_Extract provided_:
**********
United States Copyright Law

Franklin Pierce Law Center

Summer 1999


This is an open book examination. You may use your notes, the course material, commercially available study guides and the like. You may not consult with anyone during the examination. Each essay question is equally weighted. As most copyright questions are not fully resolvable, neither are the questions presented. Please assume that all events involve United States residents and that all formalities concerning registration and notice have been adequately addressed by the parties.

Please answer succinctly rather than comprehensively. Write clearly.

Question One

Dizzie Studios (DS) is located in Burbank, Colorado, and has been since its inception in 1967. DS was originally founded to create children's television and movies that portrayed children positive ways, enhancing their feelings of self-worth and simultaneously portraying parents as flawed moral actors. For its first seven years DS was committed to this vision and produced a number of children's televisions series including "Me Wees' Chickenhouse." Surprisingly this show, which featured a halfhatched egg/chick (Me Wee) as its main character, met with critical and commercial success.

During a typical show Me Wee would receive various adult characters into his abode, a large egg shaped house with shrubbery pruned to simulate a nest. Often these adult characters would display one or more all too human frailties that would server as the fulcrum for a dramatic exposition of how that fault hurts society and the individual having the fault itself For instance, Me Wee once received a travelling salesman by the name of Mr. Fib who set about finding fault with numerous aspects of Me Wees' chickenhouse, all the while explaining that each of these faults might lead to grave consequences. Of course, as all of the characters and all of the children know Me Wees' chickenhouse was, according to the continuing storyline perfect, so Mr. Fib's faultfinding was understood to be mendacious ( a lie or series of lies). Mr. Fib fails to sell anything to Me Wee, including egg-shell paint, which indeed Me Wee and his chickenhouse were in need of

Despite its original high-minded spirit the studio faced the latter part of the 1970s in a great deal of disarray, and in 1979 decided to try to profit from its extensive copyright portfolio. DS elected to forma joint venture of sorts with a famous fast-food chain that had unfortunately chosen an enormously boring marketing scheme based upon the notion that adults made dining choices, when indeed, the experience is that children drive such purchases. This chain, which we will call Kingfisher's Fast Chicken or King, had chosen an elderly white male as its brand or mascot choice. Seeing the error of its ways, King chose to get a new mascot and looked eagerly to DS for help in forming a new chain in the Rocky mountain region of the United States. Me Wee looked like the best bet, and the parties entered into a marketing and copyright licensing agreement where DS allowed Kings to license various characters and aspects of Me Wees' chickenhouse.

Kings established a chain of restaurants across the West, and in unique fashion through fashion to the wind and hired an architect to adopt the chickenhouse that appeared in the series as the exterior design of its restaurant. These large egg shaped buildings are very unique, and surprisingly cheap to build. Paul Pevalecki undertook this task and established a full design based upon various views of the chickenhouse in the cartoon series. His design, "The Big Egg" is enormously popular with children, and uniformly hated by zoning boards. Nevertheless, the design was used in 45 restaurants in Utah, Nevada, Colorado, Wyoming and Arizona.
**********
_Extracted data_:
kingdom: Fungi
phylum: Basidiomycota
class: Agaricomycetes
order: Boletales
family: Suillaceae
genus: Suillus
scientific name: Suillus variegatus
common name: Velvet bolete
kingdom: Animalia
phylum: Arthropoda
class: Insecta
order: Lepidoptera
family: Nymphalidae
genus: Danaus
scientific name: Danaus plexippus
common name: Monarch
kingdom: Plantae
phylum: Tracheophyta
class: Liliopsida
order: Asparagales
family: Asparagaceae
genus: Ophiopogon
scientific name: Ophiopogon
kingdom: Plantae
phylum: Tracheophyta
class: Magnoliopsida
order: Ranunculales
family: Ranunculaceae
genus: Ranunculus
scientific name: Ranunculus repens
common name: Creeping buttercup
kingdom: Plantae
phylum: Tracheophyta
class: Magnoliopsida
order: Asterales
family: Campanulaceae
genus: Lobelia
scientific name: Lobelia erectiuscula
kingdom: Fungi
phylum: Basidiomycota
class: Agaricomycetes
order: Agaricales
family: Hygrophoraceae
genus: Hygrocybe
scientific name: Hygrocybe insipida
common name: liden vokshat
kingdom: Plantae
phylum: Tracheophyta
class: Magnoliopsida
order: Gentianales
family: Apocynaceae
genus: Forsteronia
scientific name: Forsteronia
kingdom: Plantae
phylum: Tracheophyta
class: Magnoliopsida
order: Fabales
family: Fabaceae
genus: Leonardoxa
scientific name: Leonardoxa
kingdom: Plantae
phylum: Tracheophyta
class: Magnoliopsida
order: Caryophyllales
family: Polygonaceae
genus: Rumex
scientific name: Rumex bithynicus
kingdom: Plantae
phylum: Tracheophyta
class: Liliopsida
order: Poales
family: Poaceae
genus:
**********
_Work to do_:
**1)** Answer these from the copyright exam:
(a) In what year did Dizzie Studios begin?
(b) Who designed the restaurant building based on the chickenhouse?
(c) In how many restaurants was that design used?
**2)** Return the passage of the copyright exam starting with "Kings established a" and going on through "Wyoming and Arizona.", copied word for word.

_Solution list_:
**1)**
(a) 1967
(b) Paul Pevalecki
(c) 45

**2)**
Kings established a chain of restaurants across the West, and in unique fashion through fashion to the wind and hired an architect to adopt the chickenhouse that appeared in the series as the exterior design of its restaurant. These large egg shaped buildings are very unique, and surprisingly cheap to build. Paul Pevalecki undertook this task and established a full design based upon various views of the chickenhouse in the cartoon series. His design, "The Big Egg" is enormously popular with children, and uniformly hated by zoning boards. Nevertheless, the design was used in 45 restaurants in Utah, Nevada, Colorado, Wyoming and Arizona.